We actually observed the battery price has been declined around 28% year over year in the first quarter this year. And if you see sequential also increased decline by around 20% Q on Q. So this actually is the LED battery. Can I assume a similar pricing decline for the E scooter battery as well? So if the case, can I assume 20% cost reduction in the battery price?

Thank you.

Speaker 1

So let me address your first question about the volume for the first three months. Normally, look we combine January and February together because different year, the Chinese New Year are on different months. So if you combine January and February, our volume was down around 60% compared with last year. But in March, at least in the first two weeks, have seen volume down only 20% to 30%. So we do see an improvement in the first two weeks of March, and we continue to see improvement during the past few days.

So this is the answer to your first question on the on the volume. For the second, for the new product, I will

Speaker 2

leave to Yan to comment. So on the on the product part, so we do have a plan to not just have one series, also have two products that comply with the the Chinese new regulations on electric bicycles. Those products were scheduled to be launched in April. But now, actually, due to the the coronavirus outbreak, we had to push it. It basically created a delay roughly about a month or so.

So we're actually trying to you know, the entire team tried to work really hard to actually try to accelerate that schedule such that, you know, we can actually see the product either by April or early May. The delay is mainly, you know, needless to say, entirely basically, entire country got shut down for a month or a month or more. So it's actually very difficult to accelerate the product development, so we're trying hard on that one. So and, also, we do have high hope on those two products, especially the one first on the one thing you mentioned, the new M Series. That will be actually a a full covered electric bicycle products.

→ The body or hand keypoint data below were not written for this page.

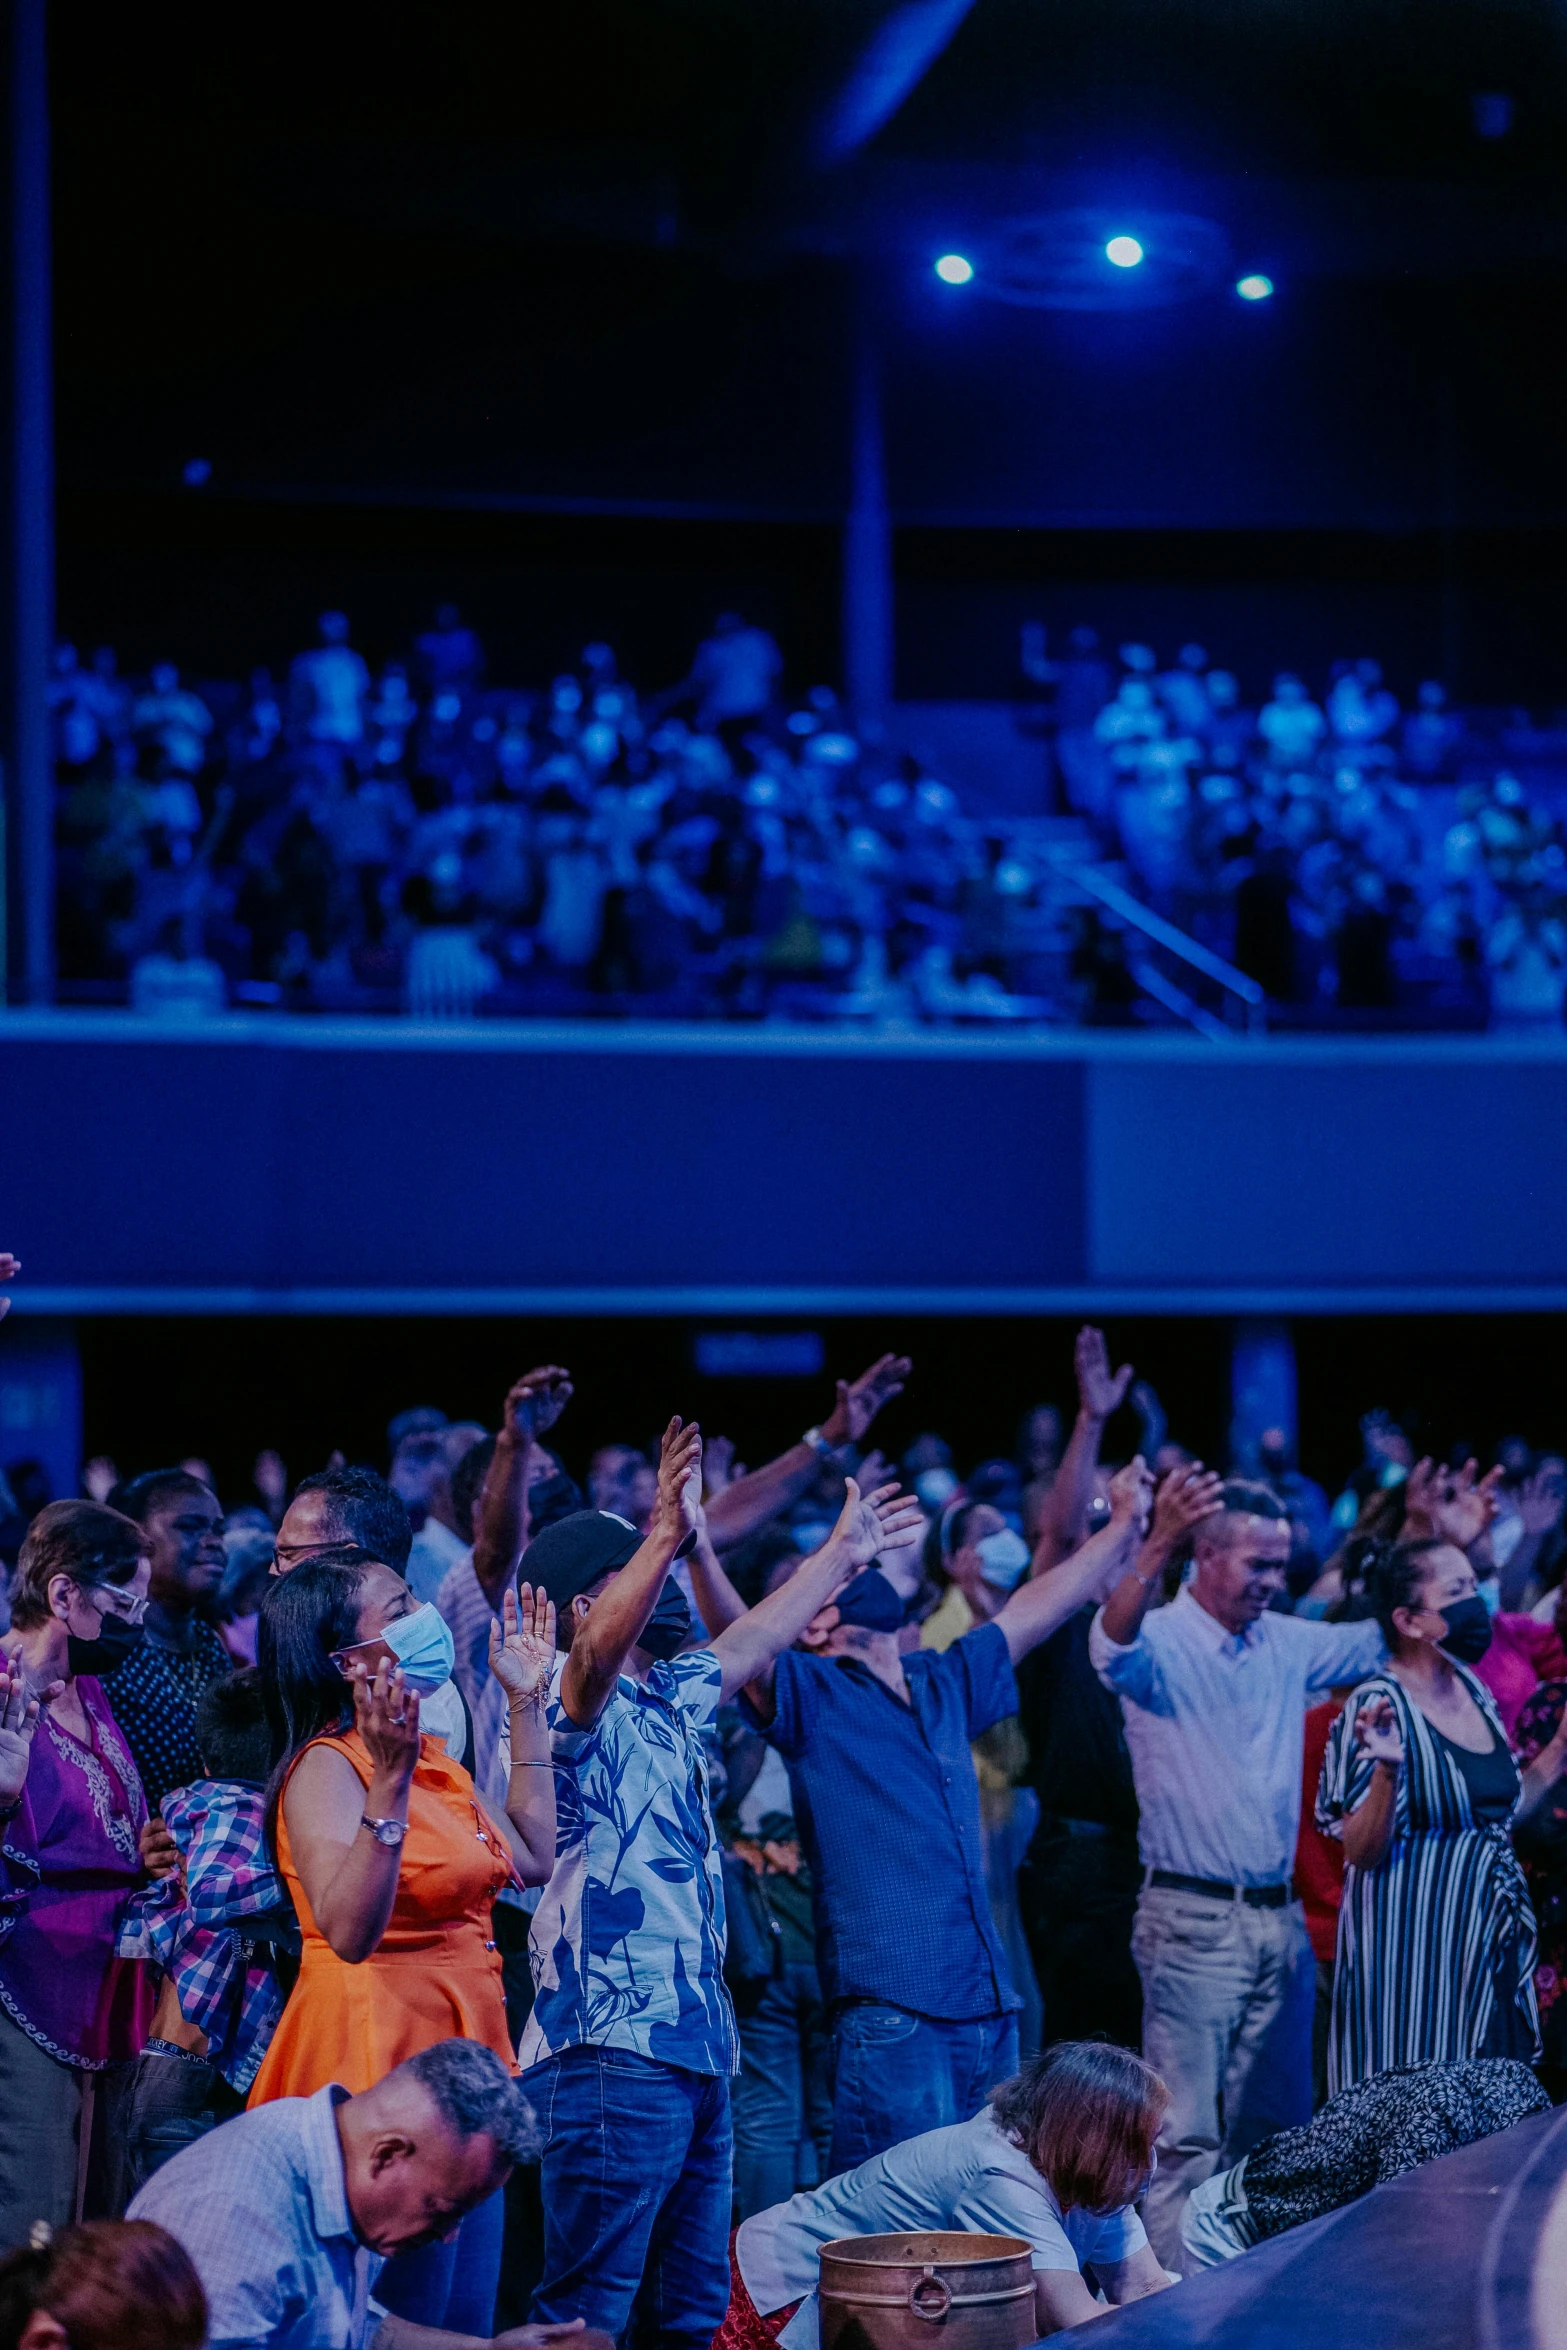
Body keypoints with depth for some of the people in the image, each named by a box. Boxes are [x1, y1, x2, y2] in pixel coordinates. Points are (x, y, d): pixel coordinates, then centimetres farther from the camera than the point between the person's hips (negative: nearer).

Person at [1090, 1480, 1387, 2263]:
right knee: (1187, 2134, -8)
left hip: (1280, 1918, 7)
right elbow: (1113, 1643, -31)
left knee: (1275, 2128, 14)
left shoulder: (1287, 1644, 11)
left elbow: (1381, 1639, 22)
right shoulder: (1159, 1643, -9)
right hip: (1193, 1920, -7)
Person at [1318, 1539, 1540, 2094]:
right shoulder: (1381, 1705, -13)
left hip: (1489, 1941, 7)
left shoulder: (1472, 1689, 8)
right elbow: (1362, 1852, -16)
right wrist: (1386, 1771, -31)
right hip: (1411, 1946, -7)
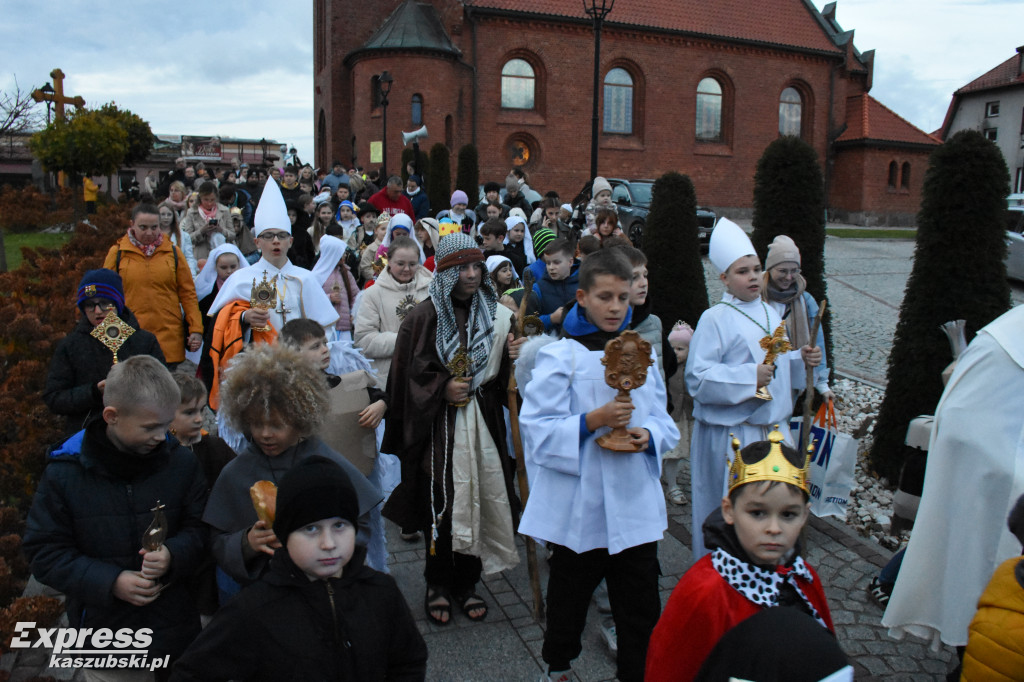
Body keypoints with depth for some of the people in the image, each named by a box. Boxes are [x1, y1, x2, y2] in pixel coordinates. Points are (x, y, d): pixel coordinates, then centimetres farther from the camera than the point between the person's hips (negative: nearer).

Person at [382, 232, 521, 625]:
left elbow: (503, 378, 14)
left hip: (482, 425, 3)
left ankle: (466, 584, 26)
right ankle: (438, 585, 24)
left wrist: (513, 357, -6)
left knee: (477, 502, 7)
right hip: (438, 428, -3)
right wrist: (442, 390, -15)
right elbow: (407, 375, -3)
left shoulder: (496, 315, 6)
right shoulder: (424, 318, -5)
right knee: (439, 508, 3)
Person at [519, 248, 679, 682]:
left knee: (641, 609, 8)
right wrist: (595, 420, -24)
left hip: (635, 505, 3)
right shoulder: (559, 356, -7)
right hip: (577, 505, -3)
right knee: (569, 597, 16)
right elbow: (536, 429, -12)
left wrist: (648, 435, -11)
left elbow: (664, 422, 12)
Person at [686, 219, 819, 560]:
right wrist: (748, 377, -24)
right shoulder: (715, 319, -11)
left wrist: (802, 359, 2)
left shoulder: (770, 314, 11)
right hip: (729, 434, -7)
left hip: (772, 428, 7)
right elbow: (697, 379, -18)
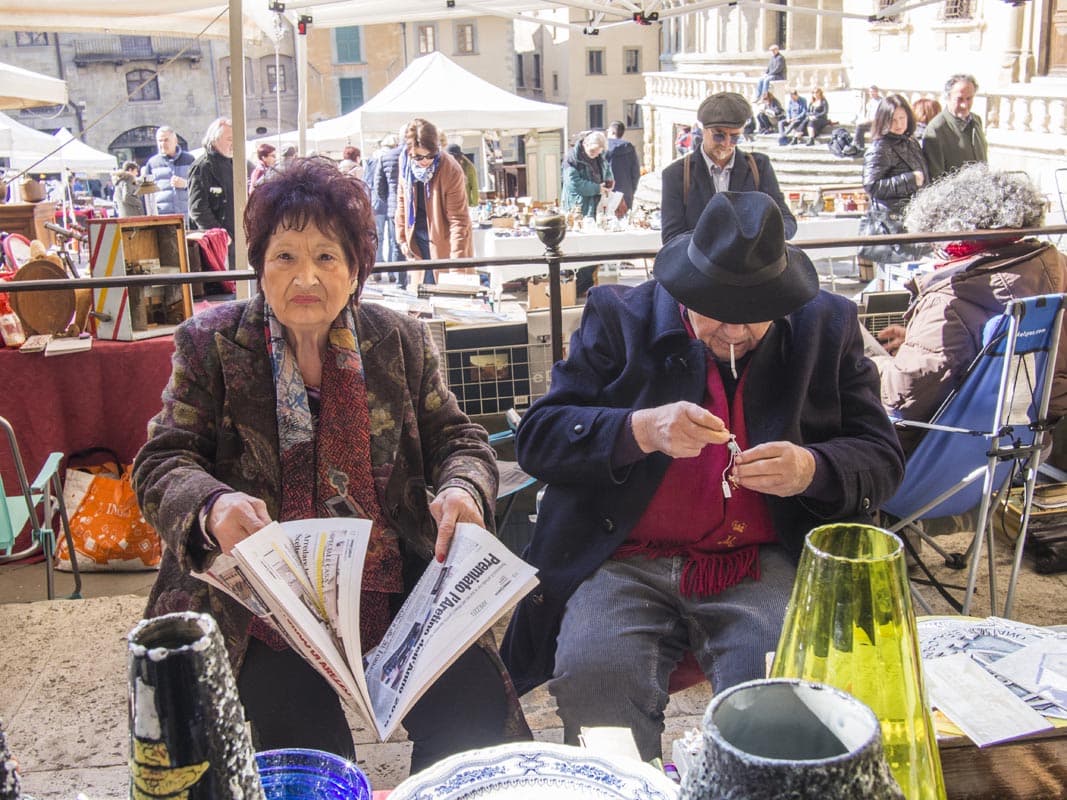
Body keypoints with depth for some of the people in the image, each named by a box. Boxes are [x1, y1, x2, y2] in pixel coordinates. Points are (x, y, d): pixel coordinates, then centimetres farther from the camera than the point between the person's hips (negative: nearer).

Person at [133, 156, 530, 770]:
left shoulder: (401, 341, 11)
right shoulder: (212, 344, 6)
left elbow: (457, 439, 12)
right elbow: (161, 464, 1)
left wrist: (461, 489, -12)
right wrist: (213, 506, -22)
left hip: (396, 581, 2)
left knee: (473, 698, -19)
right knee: (299, 721, -26)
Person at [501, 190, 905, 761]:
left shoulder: (827, 327, 8)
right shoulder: (620, 317, 5)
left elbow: (881, 460, 9)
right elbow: (536, 437, -1)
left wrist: (811, 470, -14)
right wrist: (642, 430, -19)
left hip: (766, 566, 1)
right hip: (626, 562, 0)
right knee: (591, 675, -27)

It have will have the, you know, inherited the design style of our M Series, but at the same time complying with the China news regulations. I think people will be expecting that product since last year. And, you know, finally, we should be able to keep what people want in q two this year.

Speaker 1

And just to add to Yan's point on the second your second question about the new M, we have successfully got the certification for that product. So I think that's one of the key milestones we already achieved. And to answer your third question about cost reduction, I think during 2019, we have seen the whole battery, including battery cell, also battery pack, the cost has reduced around 9% during 2019. And for 2020, based on the current estimate, we see at least a 5% to 10% reduction. This is before the coronavirus outbreak, but this outbreak may give us additional leverage to continue to negotiate the the price down.

That's our current expectation, probably 5% to 10% cost reduction for the battery cell.

Speaker 5

Thank you.

Speaker 0

There are no further questions at this time. I would now like to hand the conference back to today's presenter. Please continue.

Speaker 2

Well, thank you, operator, and thank you all for participating in today's call and for your support. We appreciate your interest. I look forward to reporting to you again next quarter on our progress. Thank you. Thank you.

Speaker 0

Ladies and gentlemen, that does conclude our conference for today. Thank you for participating. You may now all disconnect.